BRIEF:
Pick up the email on URIs and resource representations after its final sentence and carry it forward.
BEGIN SELECTED EXCERPT
Valid representations, canonical representations, and what the SW needs from the Web... from Patrick.Stickler@nokia.com on 2003-01-31 (www-tag@w3.org from January 2003)

From: <Patrick.Stickler@nokia.com>
Date: Fri, 31 Jan 2003 10:20:05 +0200
To: <sandro@w3.org>
Cc: <www-tag@w3.org>
Message-ID: <A03E60B17132A84F9B4BB5EEDE57957B5FBAEF@trebe006.europe.nokia.com>
Apologies in advance for the lengthy post, and appreciation for
those having the patience to read it... 


> -----Original Message-----
> From: ext Sandro Hawke [mailto:sandro@w3.org]
> Sent: 30 January, 2003 21:46
> To: Stickler Patrick (NMP/Tampere)
> Cc: www-tag@w3.org
> Subject: Re: RDDL and XML Schema instances are not valid 
> representations
> of namespaces 
> 
> 
> 
> > If an HTTP GET returns a representation of a resource, and RDDL or
> > XML Schema instances are considered valid representations of an
> > XML Namespace, then I see no useful value to the concept of 
> > representation, since there apparently are no bounds as to what it
> > might be, and very well might be random.
> 
> Indeed....
> 
> Each URI string can be used to point to several different things. 

If you mean indirectly, fine, but not directly. I am very much
opposed to the view that a URI can contextually denote different
resources.

The only mechanism the even remotely resembles contexts in the
present Web architecture are XML Namespaces, which of course are
opaque to RDF and in fact to most Web applications.

And though I agree that URIs can be used to indirectly refer to
multiple resources, I consider that out of scope for this discussion.
END SELECTED EXCERPT
BEGIN DATA EXCERPT
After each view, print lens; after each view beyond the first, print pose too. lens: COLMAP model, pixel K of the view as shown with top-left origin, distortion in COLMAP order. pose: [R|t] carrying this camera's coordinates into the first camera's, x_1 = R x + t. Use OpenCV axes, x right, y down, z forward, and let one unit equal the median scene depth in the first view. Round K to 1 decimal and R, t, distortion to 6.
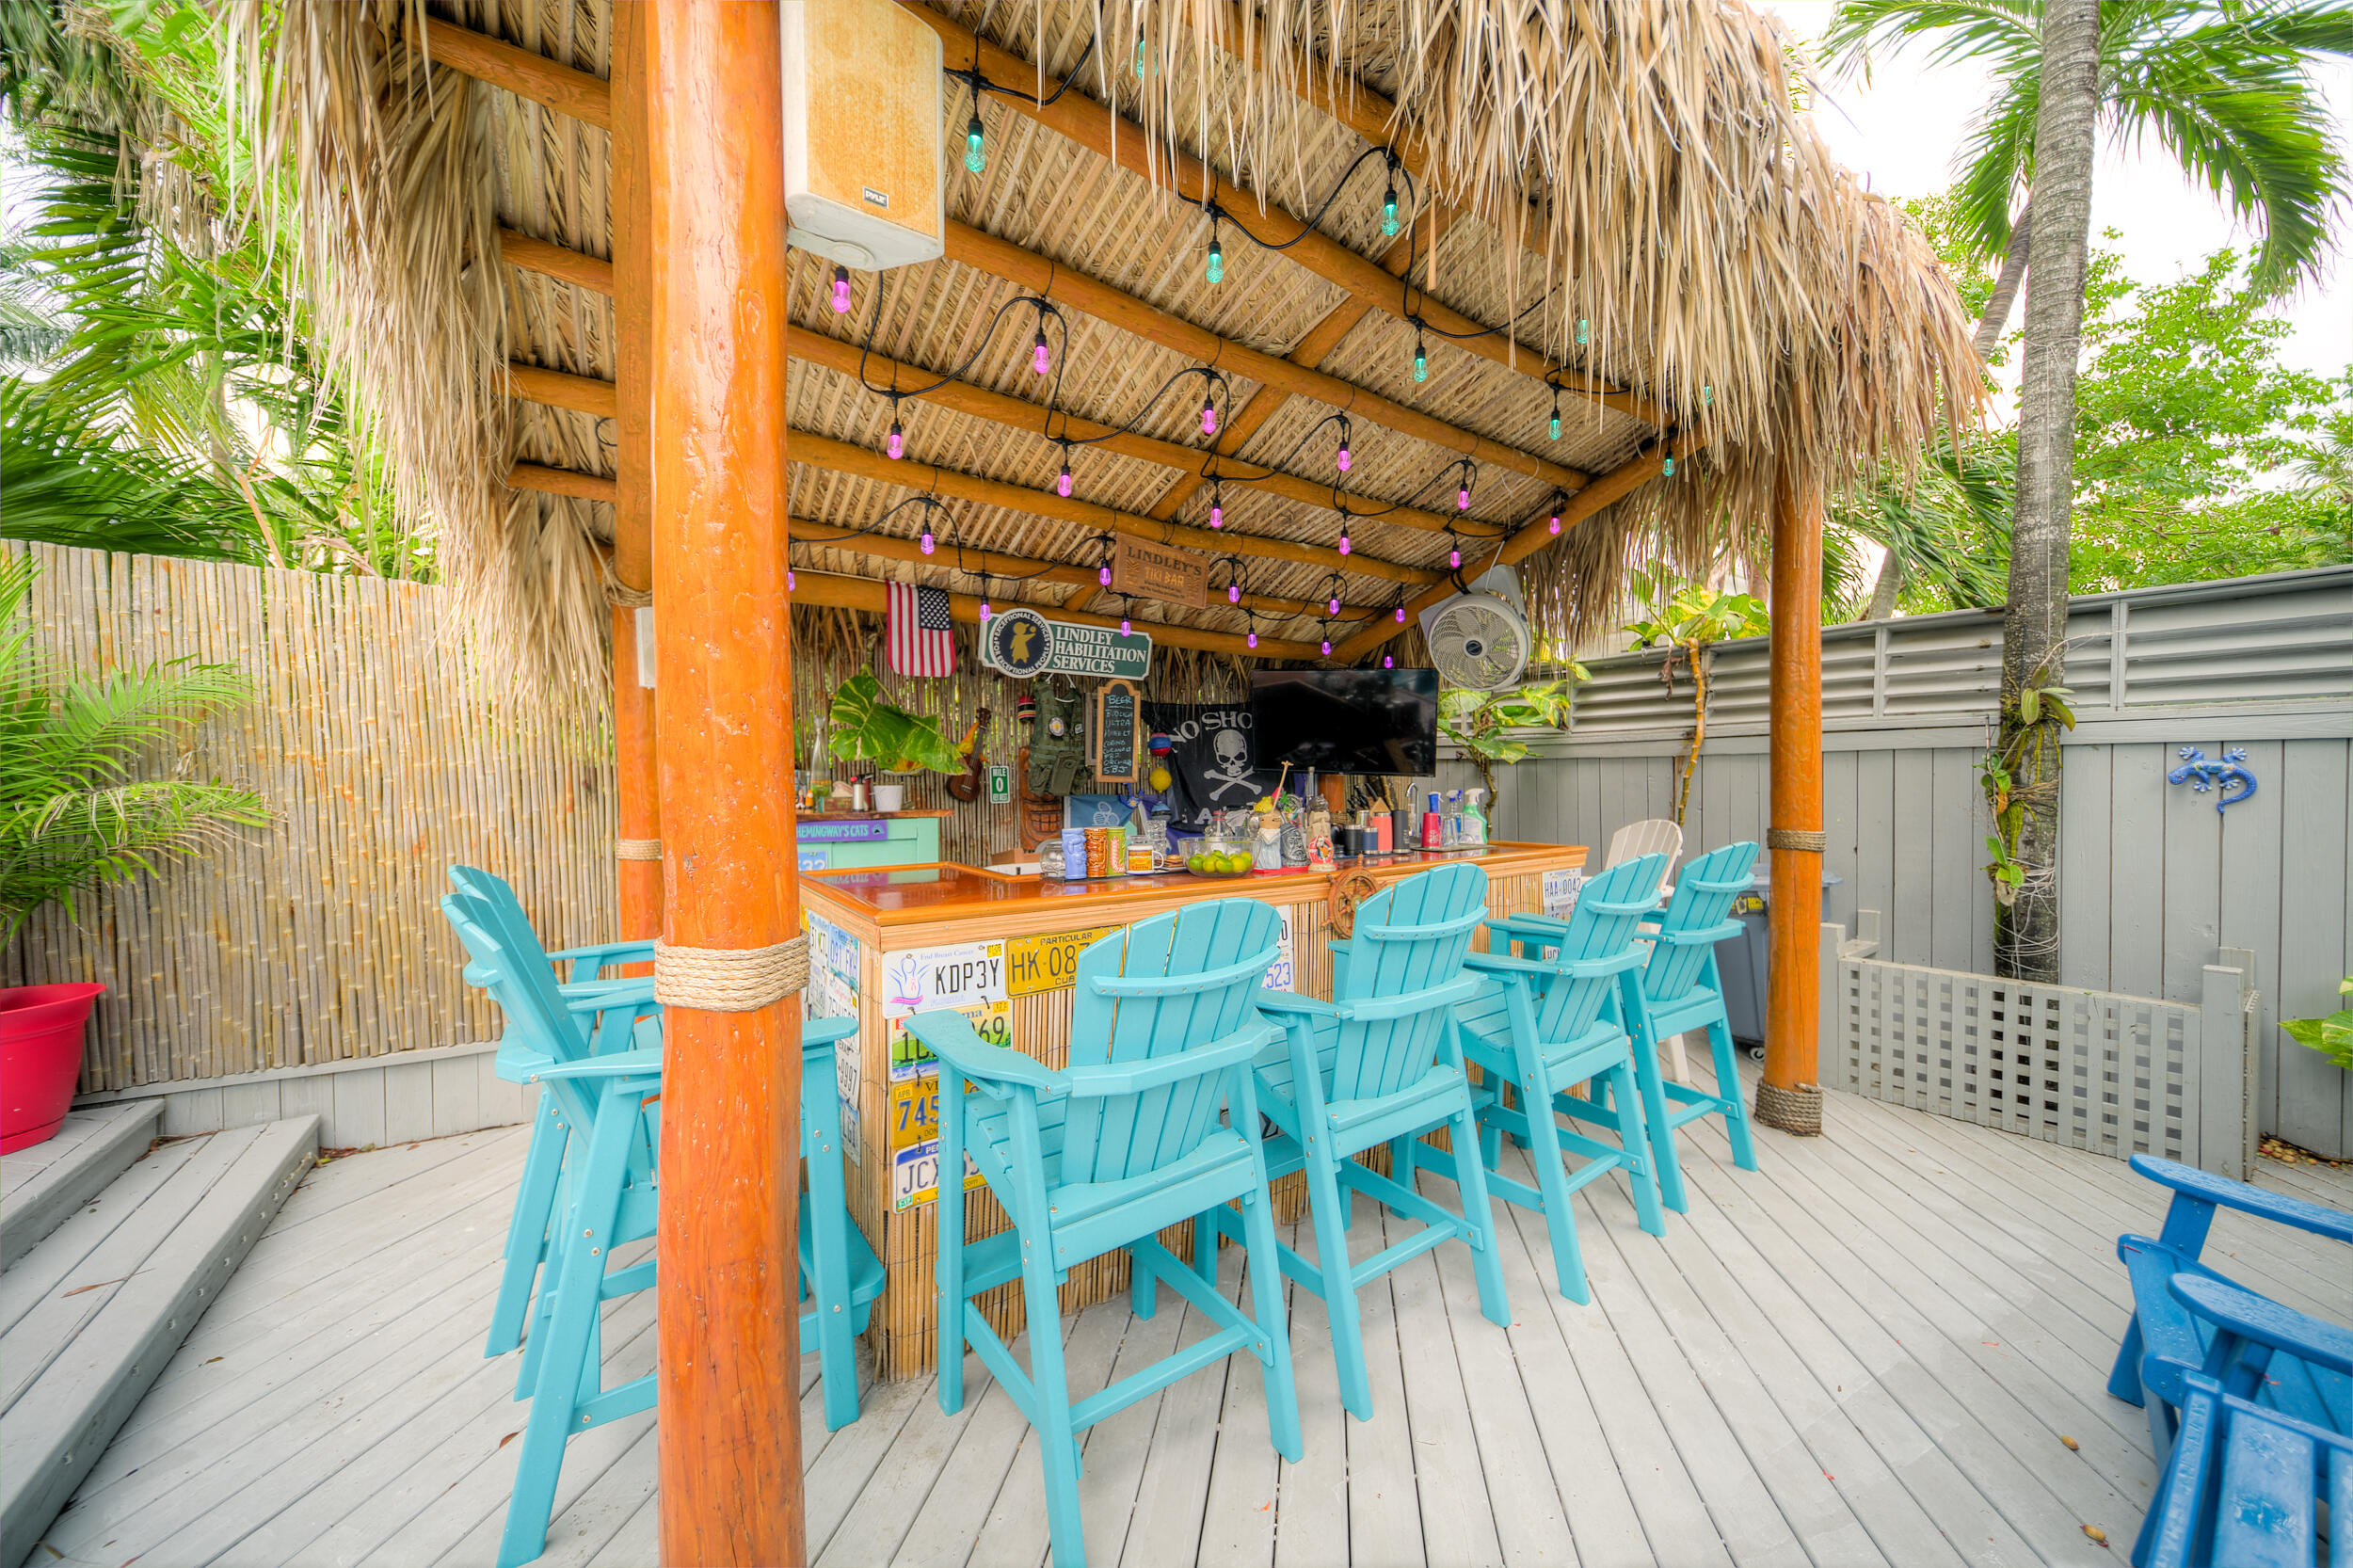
END DATA EXCERPT
ANSWER AREA:
What I am focusing on here is (a) a URI denotes one single thing and
(b) if that URI is meaningful to HTTP, there are no well defined
boundaries on how far a "representation" returned by HTTP can diverge
from the inherent characteristics of that single denoted resource.

From what I can see, a representation need not embody *any* characteristics
of the resource itself, but can be any arbitrary content. I consider
that to constitute a complete breakdown in any real interface
between the Semantic Web and the Web since what is denoted by the
former has no reliable representation by the latter.

The lack of an authoritative and well defined concept of the nature
of and constraints on valid representations, as well as canonical
(bit-equal) representations for digital resources is a significant
omission in the interface between Web and SW.

> In
> thinking about what a URI string points to, while working with RDF or
> namespaces, I find it useful to ask:
> 
>    1.  What knowledge base might it be pointing to (if any)?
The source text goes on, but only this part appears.